St. John's archivist Michael Lowe's life is turned on its head when a Dutch acquaintance, Anton Aalders, arrives on his doorstep in 1995. Anton is searching for a father he never met, ostensibly a Newfoundland soldier who was part of the Allied forces that liberated the Netherlands at the end of the Second World War. Anton's visit stretches from a few days to a few months, reluctant as he is to go in search of his father, and keen to learn as much as he can about Newfoundland, its history, and its people. Rabble-rouser and ardent Newfoundland patriot Brendan "Miles" Harnett, Michael's friend and sometime bugbear, is obsessed with his own search for the lost "fatherland" of Newfoundland, which relinquished its political independence in 1934. Miles is only too eager to teach Anton—and Michael—the shameful, forgotten history (as he sees it) of the lost country of Newfoundland. The Strangers' Gallery is a finely crafted, at times humorous, novel about the painful search for identity—both political and personal.

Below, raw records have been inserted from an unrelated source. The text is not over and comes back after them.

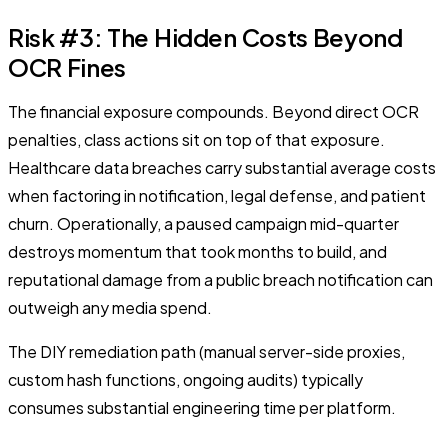
Risk #3: The Hidden Costs Beyond
OCR Fines
The financial exposure compounds. Beyond direct OCR
penalties, class actions sit on top of that exposure.
Healthcare data breaches carry substantial average costs
when factoring in notification, legal defense, and patient
churn. Operationally, a paused campaign mid-quarter
destroys momentum that took months to build, and
reputational damage from a public breach notification can
outweigh any media spend.
The DIY remediation path (manual server-side proxies,
custom hash functions, ongoing audits) typically
consumes substantial engineering time per platform.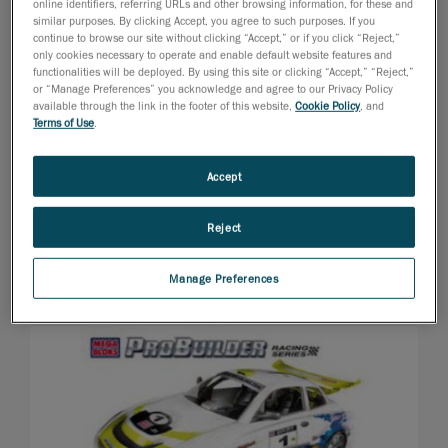
online identifiers, referring URLs and other browsing information, for these and
similar purposes. By clicking Accept, you agree to such purposes. If you
continue to browse our site without clicking “Accept,” or if you click “Reject,”
only cookies necessary to operate and enable default website features and
functionalities will be deployed. By using this site or clicking “Accept,” “Reject,”
or “Manage Preferences” you acknowledge and agree to our Privacy Policy
available through the link in the footer of this website,
Cookie Policy
, and
Terms of Use
.
Accept
Reject
Manage Preferences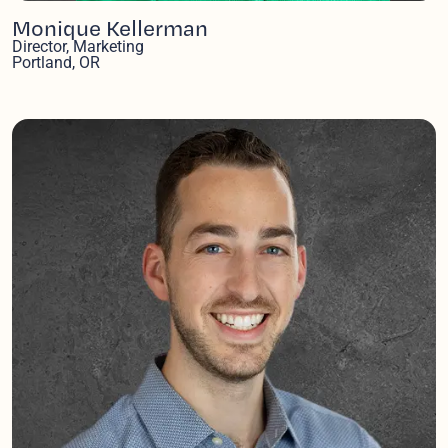
Monique Kellerman
Director, Marketing
Portland, OR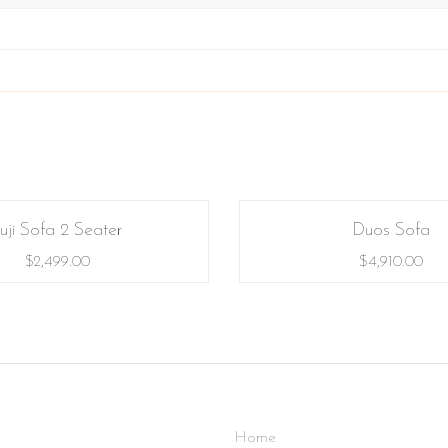
uji Sofa 2 Seater
Duos Sofa
$
2,499.00
$
4,910.00
Home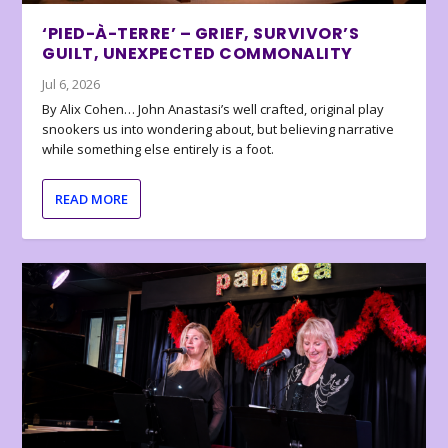
‘PIED-À-TERRE’ – GRIEF, SURVIVOR’S
GUILT, UNEXPECTED COMMONALITY
Jul 6, 2026
By Alix Cohen… John Anastasi’s well crafted, original play
snookers us into wondering about, but believing narrative
while something else entirely is a foot.
READ MORE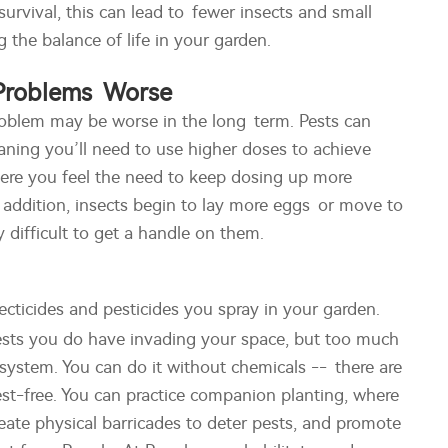
 survival, this can lead to fewer insects and small
 the balance of life in your garden.
 Problems Worse
 problem may be worse in the long term. Pests can
aning you’ll need to use higher doses to achieve
here you feel the need to keep dosing up more
n addition, insects begin to lay more eggs or move to
y difficult to get a handle on them.
secticides and pesticides you spray in your garden.
pests you do have invading your space, but too much
system. You can do it without chemicals -- there are
st-free. You can practice companion planting, where
reate physical barricades to deter pests, and promote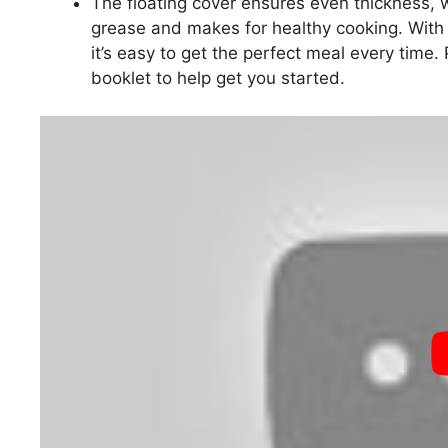
The floating cover ensures even thickness, w
grease and makes for healthy cooking. With 
it’s easy to get the perfect meal every time. 
booklet to help get you started.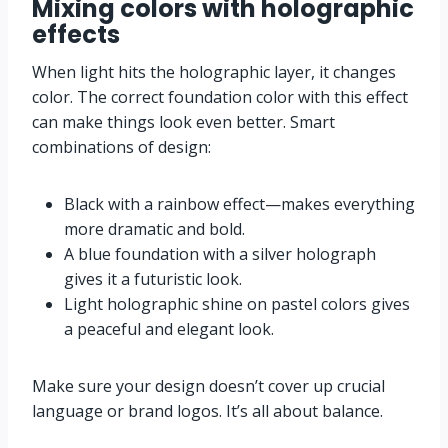
Mixing colors with holographic
effects
When light hits the holographic layer, it changes
color. The correct foundation color with this effect
can make things look even better. Smart
combinations of design:
Black with a rainbow effect—makes everything
more dramatic and bold.
A blue foundation with a silver holograph
gives it a futuristic look.
Light holographic shine on pastel colors gives
a peaceful and elegant look.
Make sure your design doesn’t cover up crucial
language or brand logos. It’s all about balance.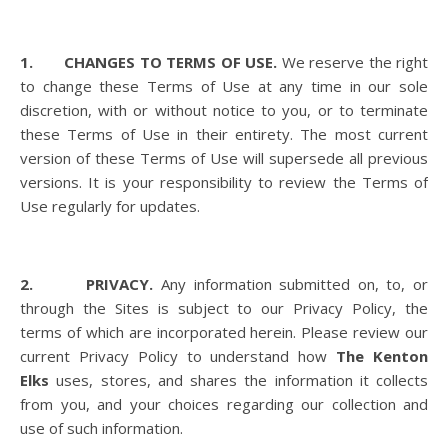
1. CHANGES TO TERMS OF USE.
We reserve the right
to change these Terms of Use at any time in our sole
discretion, with or without notice to you, or to terminate
these Terms of Use in their entirety. The most current
version of these Terms of Use will supersede all previous
versions. It is your responsibility to review the Terms of
Use regularly for updates.
2. PRIVACY.
Any information submitted on, to, or
through the Sites is subject to our Privacy Policy, the
terms of which are incorporated herein. Please review our
current Privacy Policy to understand how
The Kenton
Elks
uses, stores, and shares the information it collects
from you, and your choices regarding our collection and
use of such information.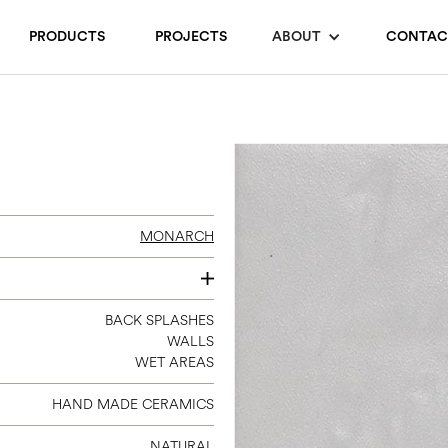
PRODUCTS
PROJECTS
ABOUT
CONTAC
MONARCH
3 X 9
BACK SPLASHES
WALLS
WET AREAS
HAND MADE CERAMICS
NATURAL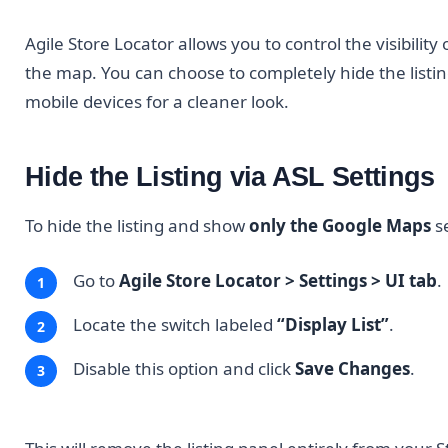
Agile Store Locator allows you to control the visibility
the map. You can choose to completely hide the listing
mobile devices for a cleaner look.
Hide the Listing via ASL Settings
To hide the listing and show
only the Google Maps
se
Go to
Agile Store Locator > Settings > UI tab
.
Locate the switch labeled
“Display List”
.
Disable this option and click
Save Changes
.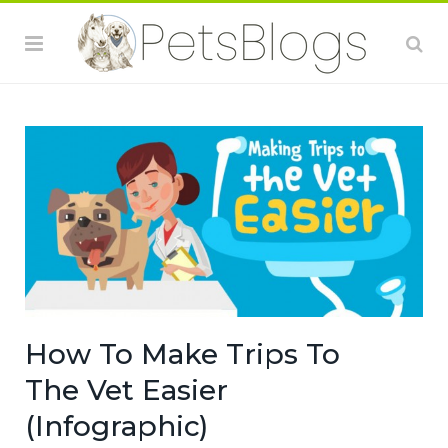
How To Make Trips To
The Vet Easier
(Infographic)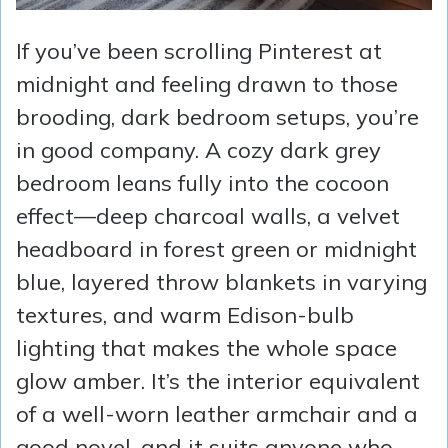
If you’ve been scrolling Pinterest at
midnight and feeling drawn to those
brooding, dark bedroom setups, you’re
in good company. A cozy dark grey
bedroom leans fully into the cocoon
effect—deep charcoal walls, a velvet
headboard in forest green or midnight
blue, layered throw blankets in varying
textures, and warm Edison-bulb
lighting that makes the whole space
glow amber. It’s the interior equivalent
of a well-worn leather armchair and a
good novel, and it suits anyone who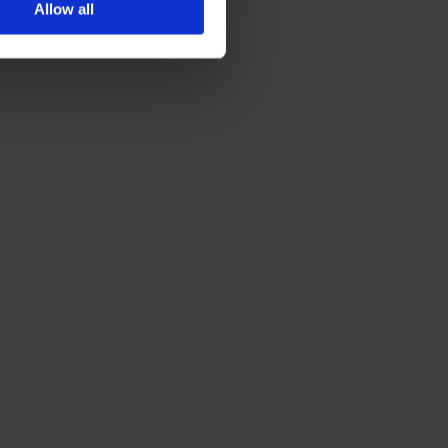
Allow all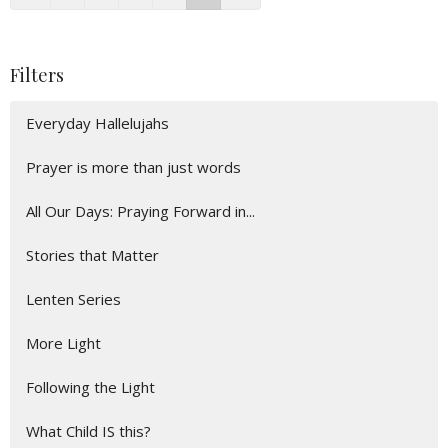
Filters
Everyday Hallelujahs
Prayer is more than just words
All Our Days: Praying Forward in...
Stories that Matter
Lenten Series
More Light
Following the Light
What Child IS this?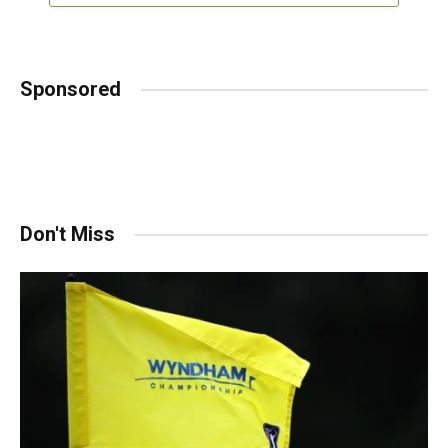
Sponsored
Don't Miss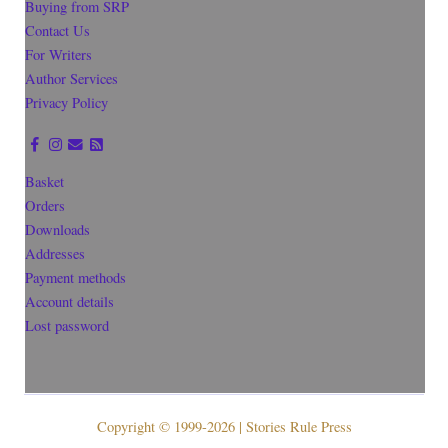
Buying from SRP
Contact Us
For Writers
Author Services
Privacy Policy
Basket
Orders
Downloads
Addresses
Payment methods
Account details
Lost password
Copyright © 1999-2026 | Stories Rule Press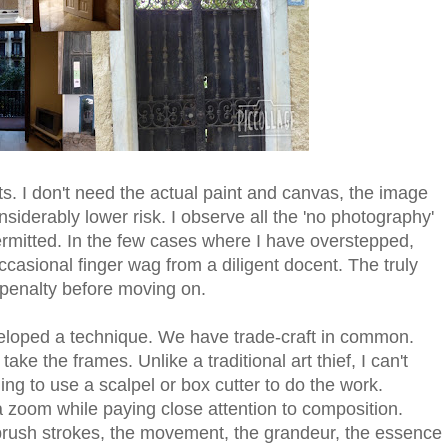
s. I don't need the actual paint and canvas, the image
siderably lower risk. I observe all the 'no photography'
rmitted. In the few cases where I have overstepped,
casional finger wag from a diligent docent. The truly
 penalty before moving on.
developed a technique. We have trade-craft in common.
take the frames. Unlike a traditional art thief, I can't
ling to use a scalpel or box cutter to do the work.
a zoom while paying close attention to composition.
brush strokes, the movement, the grandeur, the essence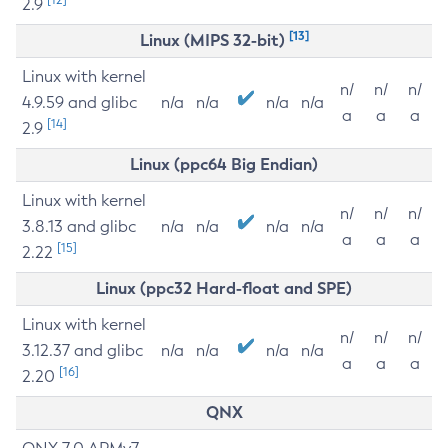
2.9
[13]
Linux (MIPS 32-bit)
Linux with kernel
n/
n/
n/
4.9.59 and glibc
n/a
n/a
n/a
n/a
a
a
a
[14]
2.9
Linux (ppc64 Big Endian)
Linux with kernel
n/
n/
n/
3.8.13 and glibc
n/a
n/a
n/a
n/a
a
a
a
[15]
2.22
Linux (ppc32 Hard-float and SPE)
Linux with kernel
n/
n/
n/
3.12.37 and glibc
n/a
n/a
n/a
n/a
a
a
a
[16]
2.20
QNX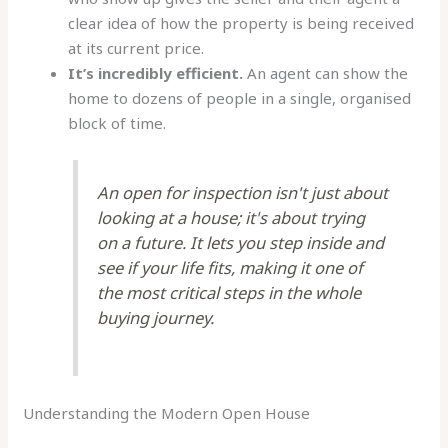
clear idea of how the property is being received
at its current price.
It’s incredibly efficient.
An agent can show the
home to dozens of people in a single, organised
block of time.
An open for inspection isn't just about
looking at a house; it's about trying
on a future. It lets you step inside and
see if your life fits, making it one of
the most critical steps in the whole
buying journey.
Understanding the Modern Open House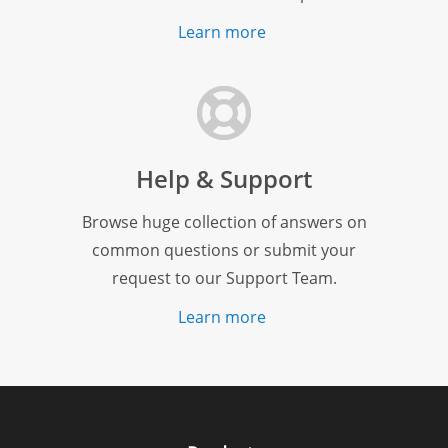
Learn more
Help & Support
Browse huge collection of answers on
common questions or submit your
request to our Support Team.
Learn more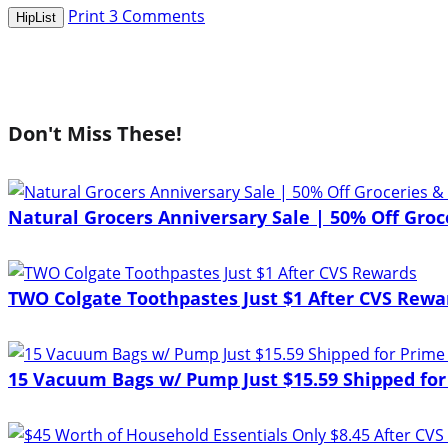
Print
3
Comments
HipList
Don't Miss These!
Natural Grocers Anniversary Sale | 50% Off Groce
TWO Colgate Toothpastes Just $1 After CVS Rewa
15 Vacuum Bags w/ Pump Just $15.59 Shipped for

Paul Bowdring is the author of three previous novels, The Roncesvalles Pass, The Night Season, and The Strangers’ Gallery, the latter the winner of the BMO Winterset Award and a nominee for the International IMPAC Dublin Literary Award. He has worked for many years as an English teacher and editor. He was a longtime editor of TickleAce magazine and is currently an associate editor with The Fiddlehead. He lives in St. John’s, NL.
A rich and expansive novel, comic and erudite, wise and down-to-earth in its depiction of the joys and disappointments in the modern world.
The Strangers' Gallery will confirm Paul Bowdring's reputation as one of the most insightful, witty, and readable Newfoundland writers of his generation ... An alegy for a certain vision of Newfoundland, an examination of the way in which the past, both collective and personal, impinges upon the present, and a meditation on the ways in which we give meaning to our lives.